We head off for Stanmer Park, and make the garden centre the first destination.  But we find it’s now all closed up, and only the large tropical glass house has any plants.  Over the past year, Len has been doing a horticultural course at the extension college on the site.  Later, he explains that the whole facility is being redeveloped, including reinstating a large water catchment feature.  

Outside the Tea Rooms we find an empty table with a welcome umbrella (I guess more correctly, parasol).  After ordering, we’re able to spend an uninterrupted couple of hours.  First off, we try to frame how overseas visits to keep in touch may look, now that the National Leadership Team has closed down Multiply.  “There’s talk of getting together in Nairobi,” Rukundo explains.  “If you guys are going to arrange local Network events anyway, without us paying for everything, it shouldn’t be too difficult to just come and be with you,” I offer.  I ask how the newly-recognised group in Goma, DRC, is getting on.  “They just need to meet up as pastors, under One Heart and Soul.  They don’t really need the kind of vision I want to share.” Rukundo reflects, with mixed feeling.  

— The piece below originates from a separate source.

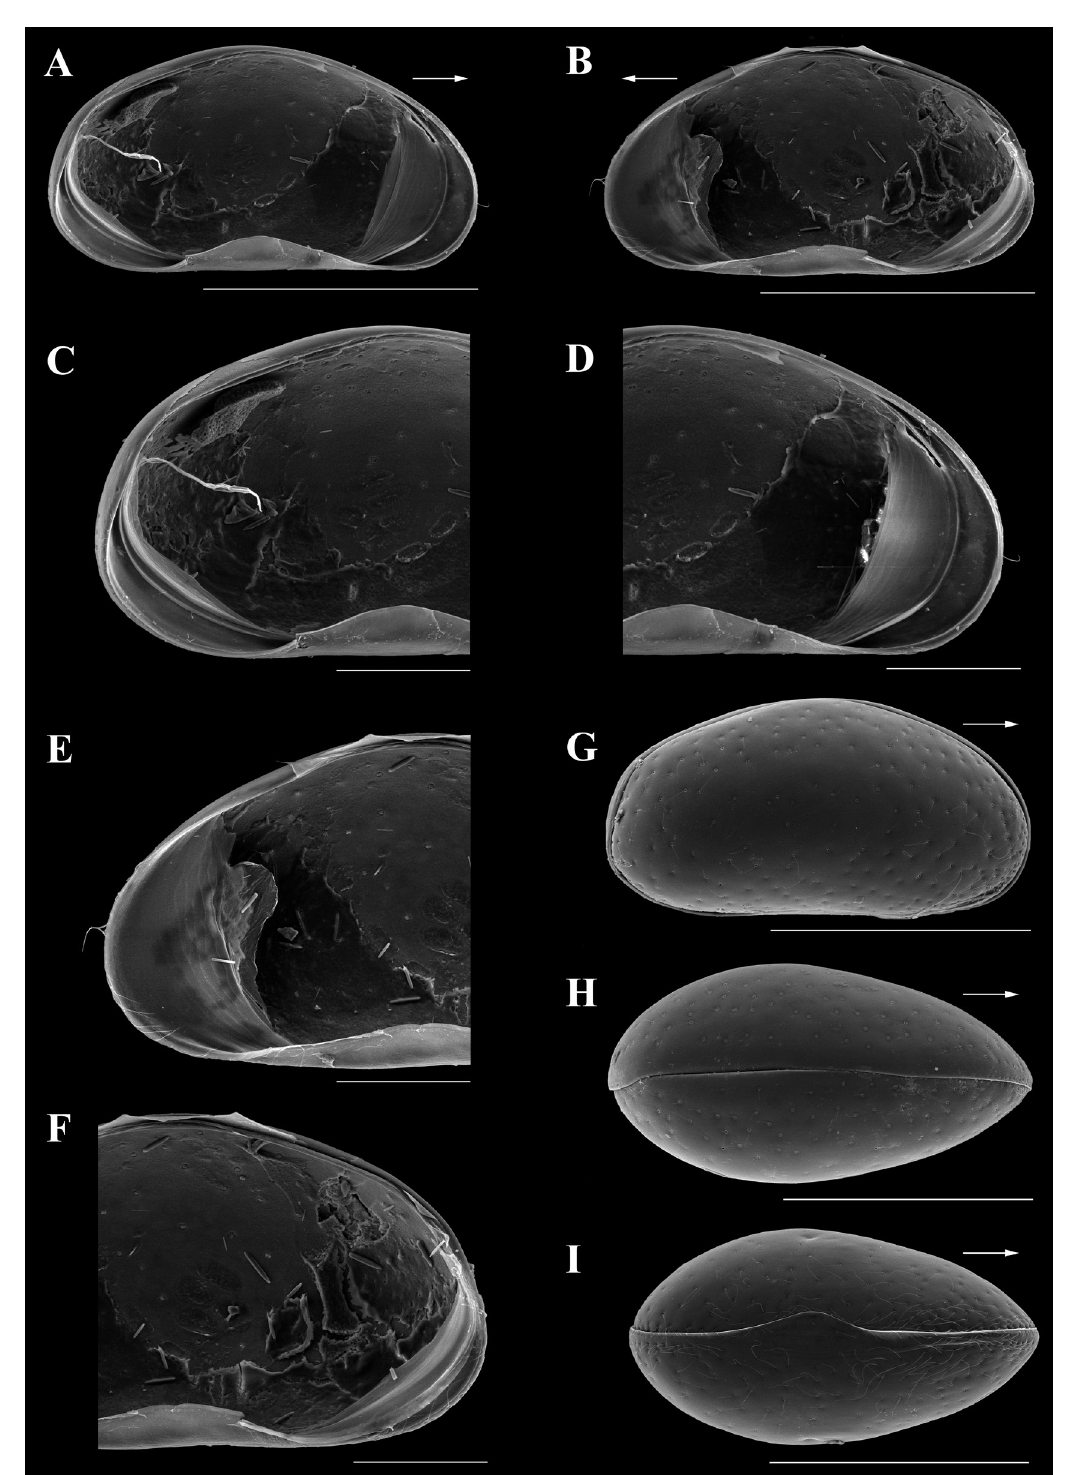
Fig. 16. Brasilodopsis amazonica gen. et sp. nov. from Amazon River floodplain, ♀. A . LVi (MZUSP 41862). B . RVi (MZUSP 41862). C . LVi, detail of posterior part (MZUSP 41862). D . LVi, detail of anterior part (MZUSP 41862). E . RVi, detail of anterior part (MZUSP 41862). F . RVi, detail of posterior part (MZUSP 41862). G . CpRl (MZUSP 41863). H . CpD (MZUSP 41864). I . CpV (MZUSP 41865). Scale bars: A–B, G–I = 300 µm; C–F =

I feel awkward about all this.  I’d like to take Mary on any future trip, and she’ll need special consideration.  There are plenty of other Jesus Fellowship folks involved with Rukundo’s ministry, whereas I’d planned that Ghana would be the next visit I’d make.  We moved on to other uncertainties of the future.  Rukundo has picked up on the loss of confidence in our community foundations, and it affects him.  I joke that it’s biblical for apostolic figures to end their days ‘in chains’ writing letters.  I figure that’s little consolation for either of us.

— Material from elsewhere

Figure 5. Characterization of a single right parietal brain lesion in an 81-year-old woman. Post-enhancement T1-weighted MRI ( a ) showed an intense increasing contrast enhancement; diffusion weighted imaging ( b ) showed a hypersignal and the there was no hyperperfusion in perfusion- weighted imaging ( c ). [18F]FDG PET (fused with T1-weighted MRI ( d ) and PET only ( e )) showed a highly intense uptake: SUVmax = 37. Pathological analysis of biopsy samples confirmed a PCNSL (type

Len arrived later, after yet another hospital visit to his Mum
Driving home, we pick up some mango juice and fiery ginger beer – two of his favourites.  Tim has arrived from Birmingham.  Malcolm has gone to the Darvell Bruderhof for a few days, it’s all change.  We realise it’s probably better (and cheaper) for Rukundo to travel by coach to London, because of a second day of rail disruption at Victoria.  In the morning, I try to sort out his mobile phone.  It's a twin-sim Techno, using a vodaNL sim; but he had a Lycamobile top-up card, and nothing would connect.  Perhaps letters are the way forward, after all.  We drop him off at the National Express terminal, behind the Albion Hotel.  You’d never find if you didn’t know it was there.

Mary calls me down for lunch, determined to feed me up on dark green leaves for the sake of my blood condition.  I’m feeling withdrawn - quite tearful – I just may never see Rukundo again.  And his parting words, “God has a future for you”, I find difficult to process.